When I was preparing to travel with my brother and his students to Washington, DC, I was telling the choir at rehearsal that the year before our buses drove through this beautiful Pennsylvanian town enroute to Gettysburg just as the sun was rising over the hills.

Peggy leaned forward, grinning, and asked, “Do you remember the name of that town?”

“Yes,” I said. “Chambersburg.”

The rest of the choir must have already known what Peggy squealed out with pride, and excitement. “I’m from Chambersburg!”

After rehearsal, Peggy told me about the town, and I believe her mother was still living at that time. I know she loved visiting her beloved home town.

When I returned from the trip, I handed Peggy three or four photos I had taken of Chambersburg as we were passing through. Peggy was so touched that I would not only remember, but take photos for her.

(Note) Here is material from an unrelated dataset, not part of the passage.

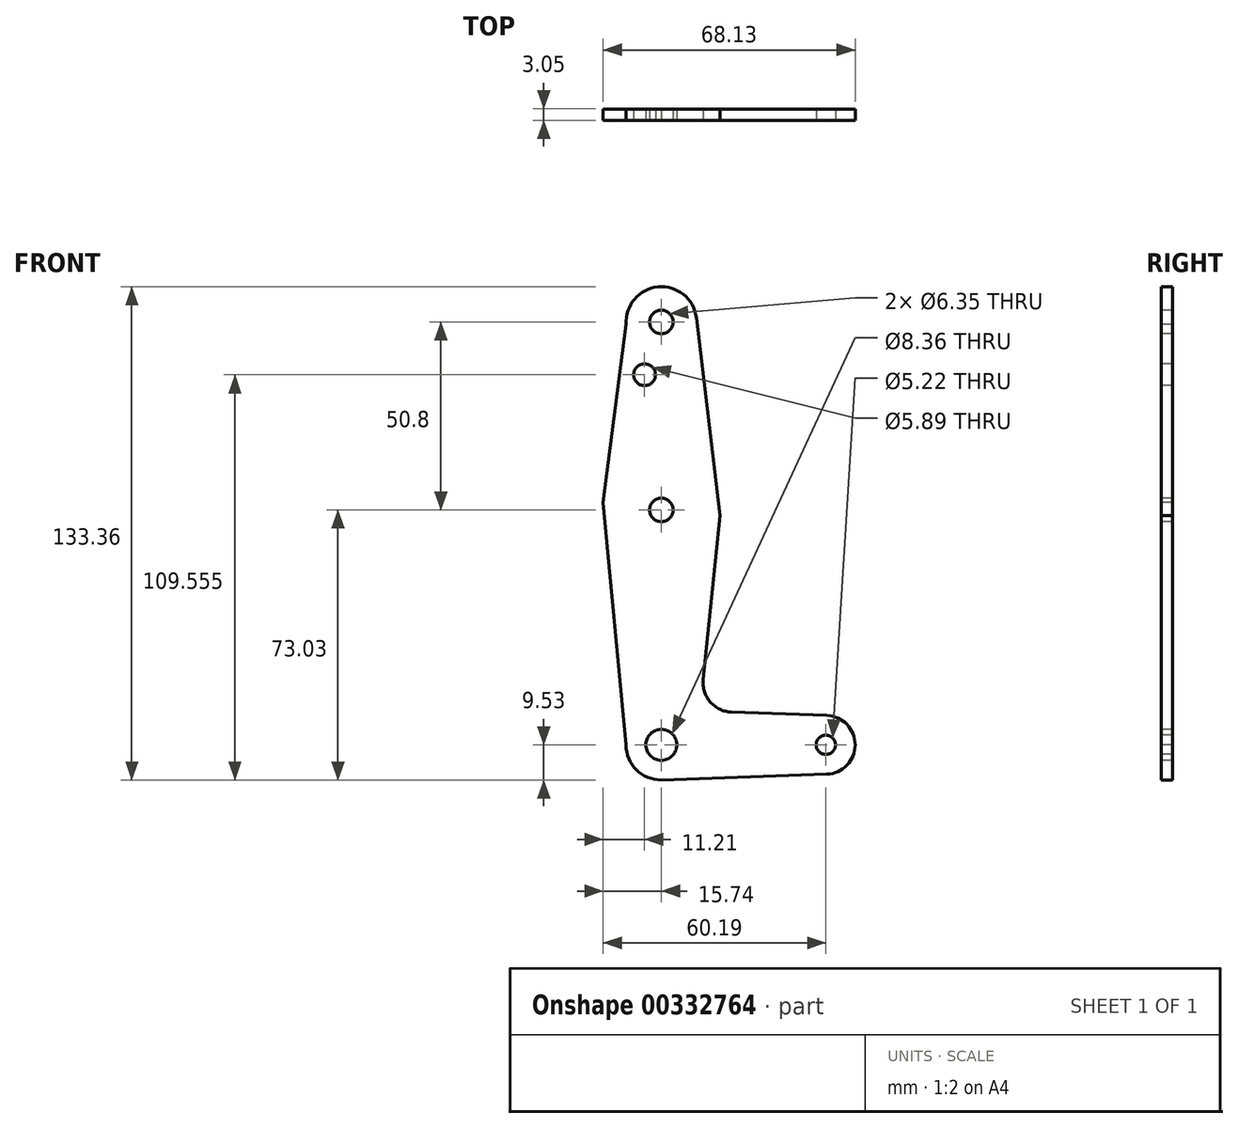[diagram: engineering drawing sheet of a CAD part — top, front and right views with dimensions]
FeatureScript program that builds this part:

This morning, my successor as music director told the gathered loved ones how Peggy never held back on “making corrections” in rehearsals. In one rehearsal, Peggy corrected me on something – politely, but with her, “Let’s get this correct” gaze.

When we agreed on the item, Ron Thie, one of the most hilarious, lovable men I have ever known, asked Peggy, “Is there anything you need to fix with the basses, Peggy?”

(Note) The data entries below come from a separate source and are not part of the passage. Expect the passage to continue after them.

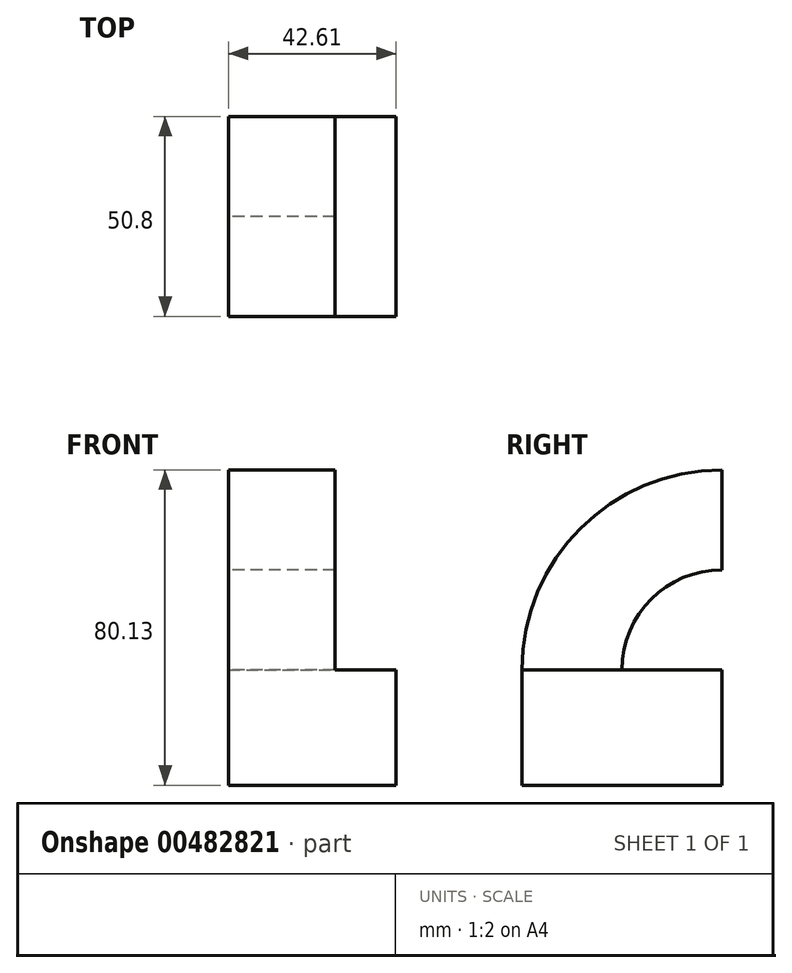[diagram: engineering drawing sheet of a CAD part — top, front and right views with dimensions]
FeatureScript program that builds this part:
annotation { "Feature Type Name" : "Feature", "Feature Type Description" : "" }
export const myFeature = defineFeature(function(context is Context, id is Id, definition is map)
    precondition{}
    {
        {
            var Q0;
            Q0=qCreatedBy(makeId("Front.planeOp"),FACE);
            var sketch = newSketch(context, id + "F0", { "sketchPlane" : qUnion([Q0])});
            skLineSegment(sketch, "E0.bottom", {"start": v(-42.61, 29.33) * mm, "end": v(0, 29.33) * mm});
            skLineSegment(sketch, "E0.top", {"start": v(-42.61, 0) * mm, "end": v(0, 0) * mm});
            skLineSegment(sketch, "E0.left", {"start": v(-42.61, 29.33) * mm, "end": v(-42.61, 0) * mm});
            skLineSegment(sketch, "E0.right", {"start": v(0, 29.33) * mm, "end": v(0, 0) * mm});
            skSolve(sketch);
        }
        {
            var Q0;
            Q0 = qSketchRegion(id + "F0", true);
            extrude(context, id + "F1", {"entities" : qUnion([Q0]), "endBound" : BoundingType.SYMMETRIC, "depth" : 50.8 * mm});
        }
        {
            var Q0;
            Q0=makeQuery(id+"F1.opExtrude","SWEPT_FACE",FACE,{"disambiguationData":[OSD([sQuery(id+"F0.wireOp",EDGE,"E0.bottom")])]});
            var sketch = newSketch(context, id + "F2", { "sketchPlane" : qUnion([Q0])});
            skLineSegment(sketch, "E1.bottom", {"start": v(-15.5, -25.4) * mm, "end": v(-42.61, -25.4) * mm});
            skLineSegment(sketch, "E1.top", {"start": v(-15.5, 0) * mm, "end": v(-42.61, 0) * mm});
            skLineSegment(sketch, "E1.left", {"start": v(-15.5, -25.4) * mm, "end": v(-15.5, 0) * mm});
            skLineSegment(sketch, "E1.right", {"start": v(-42.61, -25.4) * mm, "end": v(-42.61, 0) * mm});
            skSolve(sketch);
        }
        {
            var Q0;
            Q0 = qSketchRegion(id + "F2", true);
            var Q1;
            Q1=makeQuery(id+"F1.opExtrude","CAP_EDGE",EDGE,{"disambiguationData":[OSD([sQuery(id+"F0.wireOp",EDGE,"E0.bottom")])],"isStart":true});
            revolve(context, id + "F3", {"operationType" : NewBodyOperationType.ADD, "entities" : qUnion([Q0]), "axis" : qUnion([Q1]), "revolveType" : RevolveType.ONE_DIRECTION, "oppositeDirection" : true, "angle" : 90 * degree});
        }
    });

The room became silent, not knowing how Peggy would react. I think I was even standing a little taller. Peggy turned in her chair, looked directly at Ron and said, “Well, since you asked…”

Peggy led the choir in explosive laughter!

Another time I forgot to cue the altos on a cut-off. This cut-off had been one of my instructions, and we had even rehearsed it. Well, during this one rehearsal, I forgot that cut-off. When I stopped the choir for notes, Peggy’s hand shot into the air.

“Are you going to cue that cut-off or not? There’s no sense in us all looking up at that point if you aren’t going to give us that cut-off.”

Be assured, that cut-off was not forgotten!

One day, I decided to spruce up my office, and discovered an artificial floral arrangement across the hallway in a closet. I set it on the file cabinets in my office. Peggy saw it just before the choir’s next rehearsal, and asked, “Did you get permission to use that arrangement?”

I look dumbfounded.

Just be sure you check with someone before you use things. People here at Normandy are kind of funny about their areas in the church.”

I asked Peggy, “Who should I ask?”

She smiled, laughed, and said, “Me, of course.”

One parishioner this morning said she and Peggy would have contests on who knew their hymns. The lady said, “As I proudly started to sing the first verse to prove I knew a hymn, Peggy would start singing the second verse.”

One of my first Sundays at Normandy, I was seated on the angle of the first row, and I noticed Peggy kept looking at me during the hymns. After service she strolled up to me and said, “I am proud of you. You didn’t crack open your hymnal for any of the hymns.”

Truth be known, I often get the first verse of a hymn, but move my mouth throughout the remainder of the hymn.

Peggy gave hugs that could weaken a quarterback. I once joked that after my first Peggy-hug, I had to go to the ER with four cracked ribs, a collapsed lung, and smashed vertebrae. Peggy never squeezed the life out of you, she squeezed her love into you.

 

 

So here I am on a Saturday night, writing about a woman that obviously touched my life in a big way… in a great, and loving way.

I hope that each of us will continue to use many of Peggy’s wonderful attributes as a guide for our own lives.

Just like Peggy…

…keep working hard and with tremendous devotion and a big passion.

….keep serving others with deep love and a big passion.

…keep loving others with sincerity and a big passion.

….and when you see someone who needs a hug, give them a Peggy Straughen hug and let them know you truly love them.

God bless you, Peggy, and thank you for touching my life… for hugging my life in a big way!